Cluster Headache

Cluster headache


  • Cluster headaches are a primary type of headache, distinguished by intensely painful attacks.

  • Lifetime prevalence is approximately 0.12%, with a 1-year prevalence of 53 per 100,000 persons. The male-to-female ratio is about 4.3:1. In a Swedish cohort, the 1-year prevalence among the working-aged population was reported as 0.054%.

Clinical Presentation

  • Diagnostic Criteria (ICHD-III):
    • A. Must have at least five attacks that fulfill criteria B-D.
    • B. Severe or very severe unilateral orbital, supraorbital, and/or temporal pain lasting 15-180 minutes if untreated.
    • C. Accompanied by at least one of the following symptoms ipsilateral to the headache: conjunctival injection/lacrimation, nasal congestion/rhinorrhea, eyelid edema, forehead/facial sweating, miosis/ptosis, or a sense of restlessness/agitation.
    • D. Frequency of attacks ranges from once every other day to 8 per day.

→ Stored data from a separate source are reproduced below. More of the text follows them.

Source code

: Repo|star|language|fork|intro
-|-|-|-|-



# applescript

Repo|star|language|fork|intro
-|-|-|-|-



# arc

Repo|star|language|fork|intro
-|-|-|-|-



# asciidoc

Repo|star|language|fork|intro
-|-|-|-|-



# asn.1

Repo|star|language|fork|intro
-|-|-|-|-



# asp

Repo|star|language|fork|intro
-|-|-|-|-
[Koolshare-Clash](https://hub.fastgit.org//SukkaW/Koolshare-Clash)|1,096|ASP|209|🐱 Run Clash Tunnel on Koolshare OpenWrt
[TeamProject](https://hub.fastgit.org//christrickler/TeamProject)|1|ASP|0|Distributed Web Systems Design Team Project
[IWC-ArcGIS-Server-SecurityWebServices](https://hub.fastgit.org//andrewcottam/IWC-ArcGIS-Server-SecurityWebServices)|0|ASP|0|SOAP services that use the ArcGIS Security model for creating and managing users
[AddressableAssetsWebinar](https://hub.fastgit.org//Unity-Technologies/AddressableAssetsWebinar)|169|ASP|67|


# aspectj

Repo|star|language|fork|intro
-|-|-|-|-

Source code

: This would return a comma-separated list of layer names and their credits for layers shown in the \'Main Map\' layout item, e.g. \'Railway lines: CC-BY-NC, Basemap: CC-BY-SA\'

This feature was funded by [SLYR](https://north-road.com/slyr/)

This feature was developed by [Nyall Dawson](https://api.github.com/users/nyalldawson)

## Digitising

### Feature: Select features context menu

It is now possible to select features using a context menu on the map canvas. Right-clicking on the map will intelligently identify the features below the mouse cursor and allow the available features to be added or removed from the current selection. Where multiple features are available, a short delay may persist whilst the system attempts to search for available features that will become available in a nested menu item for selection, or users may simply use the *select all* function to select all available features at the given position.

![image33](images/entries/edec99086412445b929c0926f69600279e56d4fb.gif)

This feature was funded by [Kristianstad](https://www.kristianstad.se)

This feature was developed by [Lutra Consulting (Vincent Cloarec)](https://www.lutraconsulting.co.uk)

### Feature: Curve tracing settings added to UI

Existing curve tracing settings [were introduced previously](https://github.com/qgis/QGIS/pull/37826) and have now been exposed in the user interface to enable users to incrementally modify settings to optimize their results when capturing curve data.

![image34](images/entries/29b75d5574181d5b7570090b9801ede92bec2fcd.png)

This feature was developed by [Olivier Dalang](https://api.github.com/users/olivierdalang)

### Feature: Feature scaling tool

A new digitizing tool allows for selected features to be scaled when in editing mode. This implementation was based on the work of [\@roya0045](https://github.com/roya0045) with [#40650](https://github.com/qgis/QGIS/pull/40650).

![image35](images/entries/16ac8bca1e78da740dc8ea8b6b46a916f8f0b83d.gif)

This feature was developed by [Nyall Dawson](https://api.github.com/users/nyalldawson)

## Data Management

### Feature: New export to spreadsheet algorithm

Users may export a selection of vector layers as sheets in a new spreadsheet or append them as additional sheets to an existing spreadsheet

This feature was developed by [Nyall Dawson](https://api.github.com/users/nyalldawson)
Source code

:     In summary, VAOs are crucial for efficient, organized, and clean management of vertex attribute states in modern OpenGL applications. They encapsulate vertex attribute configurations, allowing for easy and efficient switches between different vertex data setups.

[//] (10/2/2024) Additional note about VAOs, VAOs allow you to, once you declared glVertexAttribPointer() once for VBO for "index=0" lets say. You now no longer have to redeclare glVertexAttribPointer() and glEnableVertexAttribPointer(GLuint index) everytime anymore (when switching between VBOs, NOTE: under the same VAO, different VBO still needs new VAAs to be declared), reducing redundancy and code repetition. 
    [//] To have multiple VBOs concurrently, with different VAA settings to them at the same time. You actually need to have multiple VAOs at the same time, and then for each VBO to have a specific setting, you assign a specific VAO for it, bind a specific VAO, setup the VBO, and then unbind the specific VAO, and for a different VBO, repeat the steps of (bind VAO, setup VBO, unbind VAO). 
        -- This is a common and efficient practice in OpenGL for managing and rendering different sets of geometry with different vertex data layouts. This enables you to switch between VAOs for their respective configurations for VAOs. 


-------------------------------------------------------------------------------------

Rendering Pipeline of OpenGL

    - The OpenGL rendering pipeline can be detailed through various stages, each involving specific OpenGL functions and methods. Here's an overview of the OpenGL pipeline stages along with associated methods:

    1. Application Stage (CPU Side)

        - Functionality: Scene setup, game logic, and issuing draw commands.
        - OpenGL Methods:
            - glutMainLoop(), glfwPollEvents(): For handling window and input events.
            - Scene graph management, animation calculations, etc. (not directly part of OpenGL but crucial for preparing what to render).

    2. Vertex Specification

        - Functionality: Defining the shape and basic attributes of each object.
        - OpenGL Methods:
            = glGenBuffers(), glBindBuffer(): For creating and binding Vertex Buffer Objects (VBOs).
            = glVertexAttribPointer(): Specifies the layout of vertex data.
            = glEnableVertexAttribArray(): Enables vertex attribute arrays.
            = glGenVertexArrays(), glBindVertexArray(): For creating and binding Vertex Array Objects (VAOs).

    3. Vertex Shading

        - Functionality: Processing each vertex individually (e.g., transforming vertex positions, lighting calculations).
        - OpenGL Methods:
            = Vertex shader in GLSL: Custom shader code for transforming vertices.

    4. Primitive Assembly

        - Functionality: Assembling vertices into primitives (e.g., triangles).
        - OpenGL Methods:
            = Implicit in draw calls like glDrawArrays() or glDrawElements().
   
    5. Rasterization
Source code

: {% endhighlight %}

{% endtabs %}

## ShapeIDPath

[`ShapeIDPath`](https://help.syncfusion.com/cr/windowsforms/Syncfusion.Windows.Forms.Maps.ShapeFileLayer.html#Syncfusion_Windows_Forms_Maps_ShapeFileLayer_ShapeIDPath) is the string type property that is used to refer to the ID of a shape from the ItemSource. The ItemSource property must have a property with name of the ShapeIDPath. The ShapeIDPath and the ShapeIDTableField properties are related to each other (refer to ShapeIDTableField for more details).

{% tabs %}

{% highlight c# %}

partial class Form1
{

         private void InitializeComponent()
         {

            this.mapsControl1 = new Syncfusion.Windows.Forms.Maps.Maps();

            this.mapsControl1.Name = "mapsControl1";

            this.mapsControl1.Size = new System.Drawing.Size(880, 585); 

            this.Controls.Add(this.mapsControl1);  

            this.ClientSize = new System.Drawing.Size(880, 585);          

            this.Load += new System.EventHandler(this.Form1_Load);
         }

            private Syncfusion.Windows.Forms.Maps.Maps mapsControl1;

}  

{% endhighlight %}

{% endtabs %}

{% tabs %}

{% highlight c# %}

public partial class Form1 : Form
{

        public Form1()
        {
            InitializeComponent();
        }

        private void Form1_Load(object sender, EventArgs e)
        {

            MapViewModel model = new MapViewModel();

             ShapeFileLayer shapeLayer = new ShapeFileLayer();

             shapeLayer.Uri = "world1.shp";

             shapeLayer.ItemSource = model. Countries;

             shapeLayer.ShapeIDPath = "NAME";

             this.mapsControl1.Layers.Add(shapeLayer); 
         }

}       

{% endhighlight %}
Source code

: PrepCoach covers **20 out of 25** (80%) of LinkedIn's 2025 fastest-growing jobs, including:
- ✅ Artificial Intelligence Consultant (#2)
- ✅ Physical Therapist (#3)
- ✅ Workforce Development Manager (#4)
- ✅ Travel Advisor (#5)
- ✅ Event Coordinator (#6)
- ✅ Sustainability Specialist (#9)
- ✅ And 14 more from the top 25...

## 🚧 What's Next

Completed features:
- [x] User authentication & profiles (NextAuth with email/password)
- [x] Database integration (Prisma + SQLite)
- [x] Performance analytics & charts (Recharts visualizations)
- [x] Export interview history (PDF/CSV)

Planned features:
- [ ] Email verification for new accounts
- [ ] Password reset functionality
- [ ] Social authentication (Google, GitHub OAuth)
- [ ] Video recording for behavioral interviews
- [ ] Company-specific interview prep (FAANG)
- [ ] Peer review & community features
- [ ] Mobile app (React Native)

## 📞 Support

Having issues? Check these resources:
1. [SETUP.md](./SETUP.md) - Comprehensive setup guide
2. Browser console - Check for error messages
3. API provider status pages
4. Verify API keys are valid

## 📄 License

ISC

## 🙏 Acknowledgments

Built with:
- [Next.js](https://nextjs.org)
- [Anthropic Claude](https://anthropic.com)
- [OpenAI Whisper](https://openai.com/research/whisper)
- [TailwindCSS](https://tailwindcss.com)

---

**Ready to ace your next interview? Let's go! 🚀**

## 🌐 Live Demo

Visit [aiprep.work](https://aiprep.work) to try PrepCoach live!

  • Acute Attack Management:
    • 100% Oxygen Therapy: A level A recommendation for cluster headaches, effective in about 66% of patients, taking effect in less than ten minutes.
    • Triptans: Subcutaneous sumatriptan or nasal spray zolmitriptan are level A-indicated therapies.
    • Alternatives: Octreotide, ergotamine, and intranasal lidocaine, although medication resistance occurs in 10-20% of severe cases.
  • Preventive Treatment:
    • Suboccipital Blockade: The only level A recommended preventive method, with minimal side effects.
    • Verapamil: The most commonly prescribed prophylactic medication, starting at 240 mg once daily. Regular ECGs are recommended due to cardiac side effects.
    • Glucocorticoids: For short-term use in episodic cluster headaches, with a high response rate but significant long-term side effects.
    • Other Medications: Lithium, valproic acid, melatonin, and intranasal capsaicin have been used for prevention.
  • Surgical and Neuromodulation Therapies:
    • Electrical Stimulation: Of the sphenopalatine ganglion, occipital, and vagus nerve. Deep brain stimulation of the hypothalamus has shown effectiveness in drug-resistant cases.
    • Vagus Nerve Stimulation: A non-implanted device option for patients.
  • Physiotherapy: Currently, there are no established physiotherapy interventions for cluster headache patients, with only case studies exploring the combination of endogenous neurostimulation and physiotherapy.